In late February or early March, Inviscid signed a memorandum of understanding with the Madhya Pradesh State Electronics Development Corporation to pilot its digital twin at a government data center in India. The agreement, announced on LinkedIn, outlines a proof-of-concept focused on thermal simulation, hotspot detection, and predictive monitoring. It hasn't moved beyond pilot stage yet, and details on timelines or performance metrics remain sparse.
The Competition Isn't Standing Still

Inviscid didn't invent the idea of applying AI to building operations. The field has gotten crowded, particularly in the past two years.
Trane Technologies acquired BrainBox AI in January 2025, pulling an HVAC AI controls platform—one that has claimed 15 to 25% energy savings—into the portfolio of a major equipment manufacturer. PassiveLogic pitches what it calls a "quantum digital twin" for autonomous building control, a branding choice that raises eyebrows among some engineers but reflects the sector's taste for ambitious rhetoric. Siemens rolled out Building X in late 2025, an AI-based lifecycle twin for operations. Schneider Electric's EcoStruxure suite has long included simulation and digital twin features for both buildings and data centers.
On the computational side, SimScale and Altair have embedded AI into traditional CFD workflows, speeding up design-phase analysis. Phaidra applies reinforcement learning to industrial facilities, including data center cooling loops—a different approach, but one that also promises dynamic optimization. Cadence, after acquiring Future Facilities, has been selling digital twin software for data center design and operations for years.

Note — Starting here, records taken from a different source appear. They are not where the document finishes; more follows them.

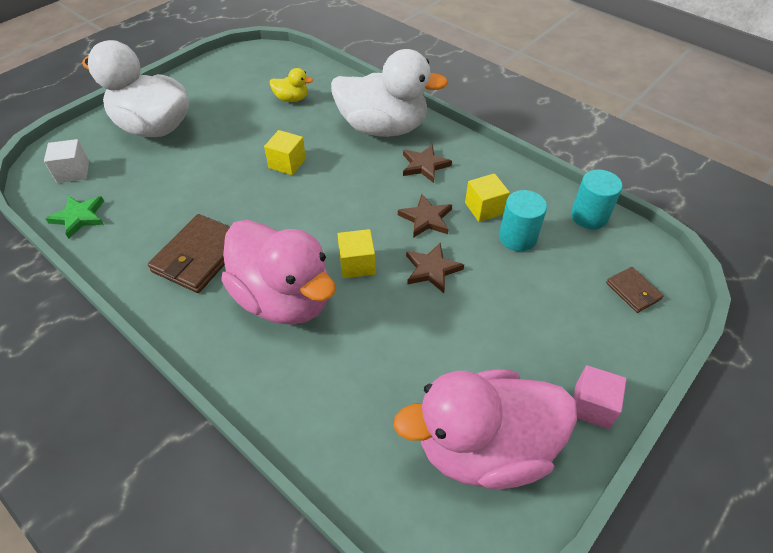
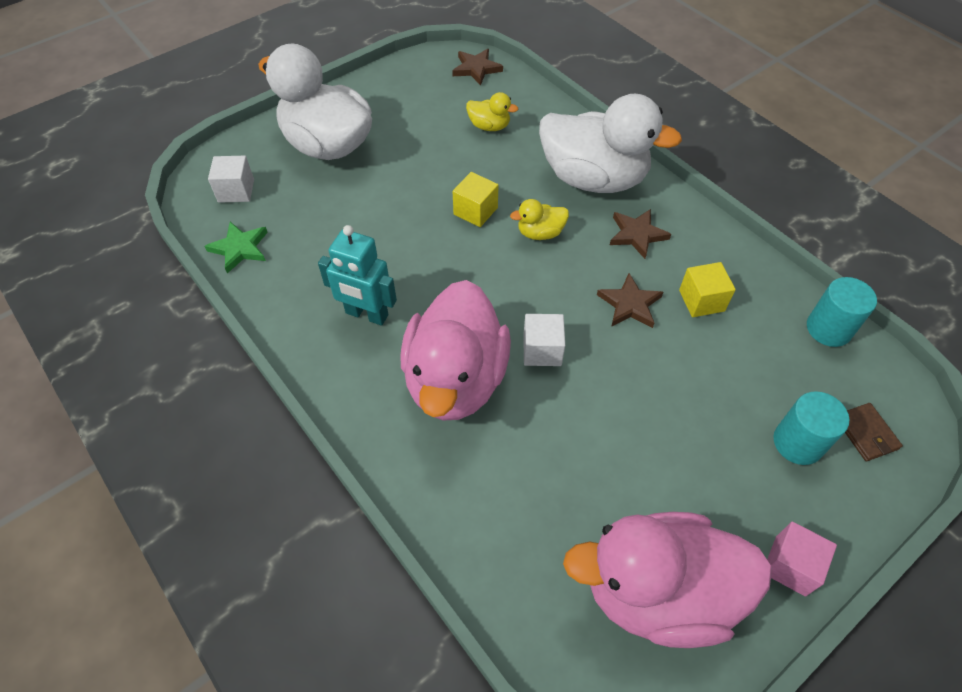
camera: 10 degrees right, 5 degrees up
brown wallet [148,214,230,293] -> turquoise robot [318,225,397,325]
pink duck [221,220,336,325] -> pink duck turned 45 degrees clockwise [400,280,511,421]
yellow cube [338,229,375,278] -> white cube [523,314,565,366]
brown star [406,243,464,293] -> brown star moved to [452,49,503,86]
turquoise cylinder [499,190,547,251] -> turquoise cylinder moved to [774,391,849,465]
none -> yellow duck [510,199,569,240]

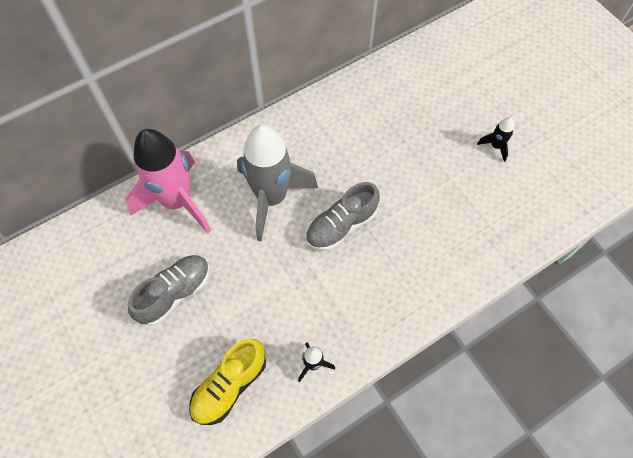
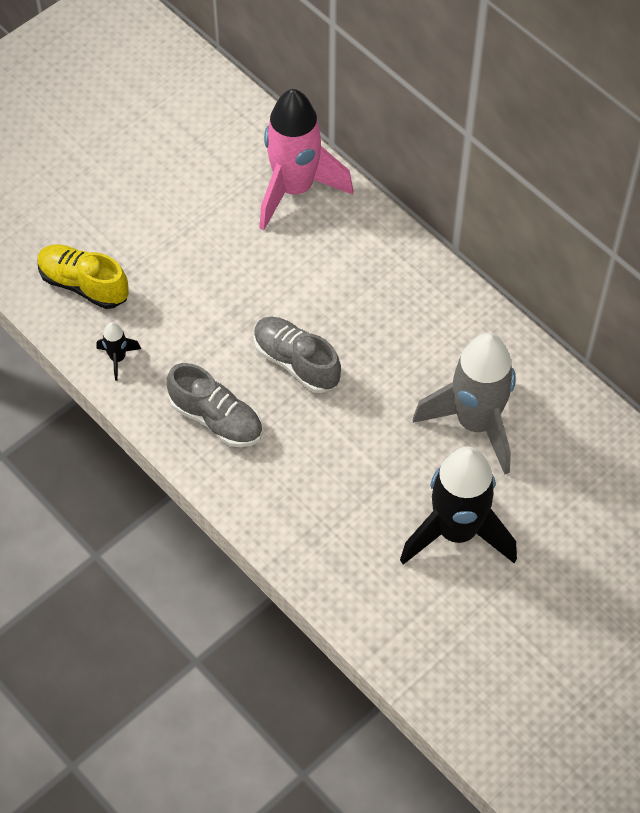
camera: 80 degrees right, 5 degrees down
grey shoe [128,255,210,326] -> grey shoe moved to [167,363,263,447]
grey rocket [237,125,318,241] -> grey rocket moved to [413,333,515,474]
black rocket [477,117,514,162] -> black rocket [400,447,517,565], size x2.44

What Inviscid is wagering on—perhaps more than the founders expected when they started—is that speed alone can carve out a niche. The company's argument: existing digital twins are mostly deployed for offline analysis or require simulation engineers to operate, while its system is fast enough to close the loop in real time. Whether that distinction matters to buyers will depend on how much friction those buyers experience with current tools, and how much they trust a neural network to make split-second decisions about airflow.
Early Days, Big Ambitions
With a team of two and no disclosed funding beyond Y Combinator's standard check, Inviscid is operating at what might generously be called the seed stage. As of early March, the company hadn't posted job openings. Its website offers a handful of case-study metrics—energy reductions, accuracy percentages—without naming customers. The founders are taking meetings via a Calendly link on the YC launch page, offering to build custom digital twins for enterprise clients.

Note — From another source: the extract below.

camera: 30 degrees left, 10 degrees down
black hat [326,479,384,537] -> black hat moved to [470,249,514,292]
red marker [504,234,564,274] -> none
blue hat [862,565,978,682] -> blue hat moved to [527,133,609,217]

The broader vision, if the launch materials are any indication, stretches beyond HVAC. Inviscid has floated the idea of expanding into electromagnetics, structural mechanics, and other domains where real-time physics simulation could enable smarter control systems. That's a long road from a two-person team debugging airflow models in data centers.

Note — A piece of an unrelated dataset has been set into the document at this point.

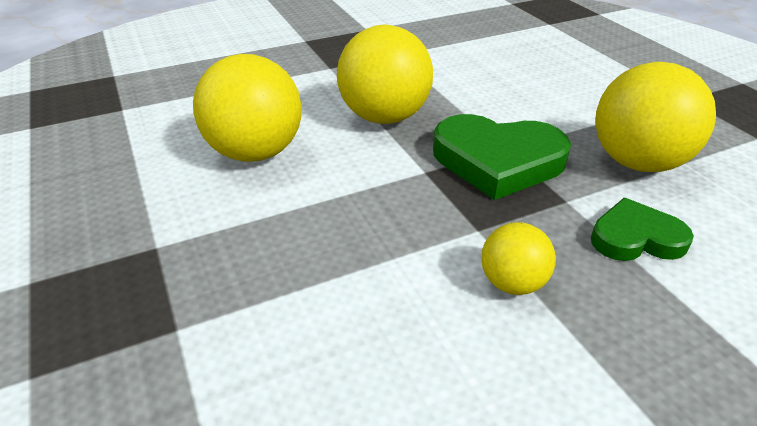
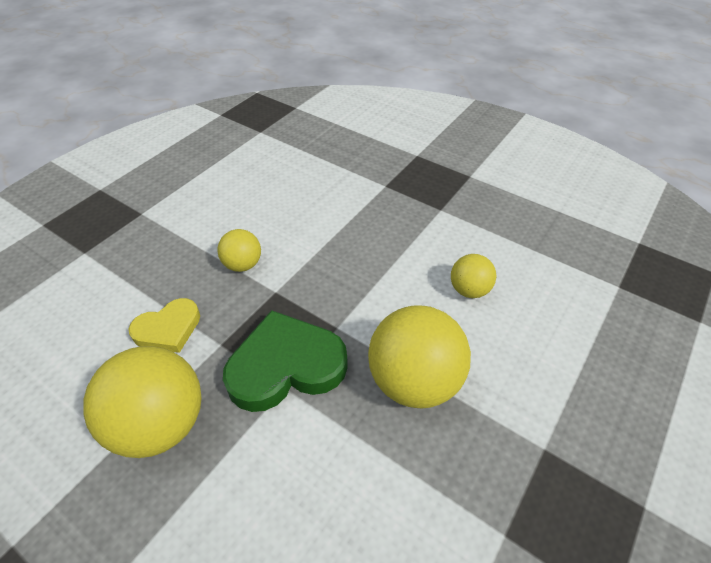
camera: 150 degrees right, 10 degrees up
yellow ball [193,54,302,162] -> yellow ball [451,254,496,298], size x0.53
green heart [591,198,694,261] -> yellow heart [129,298,200,353]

For now, the more immediate test will be whether the company can back up its energy savings claims under scrutiny from customers who have heard bold promises before—and whether building and data center operators, already managing tight margins and risk-averse procurement processes, are ready to hand over control of their cooling systems to a startup's neural network. The physics may be sound, but the business case will require more than simulation.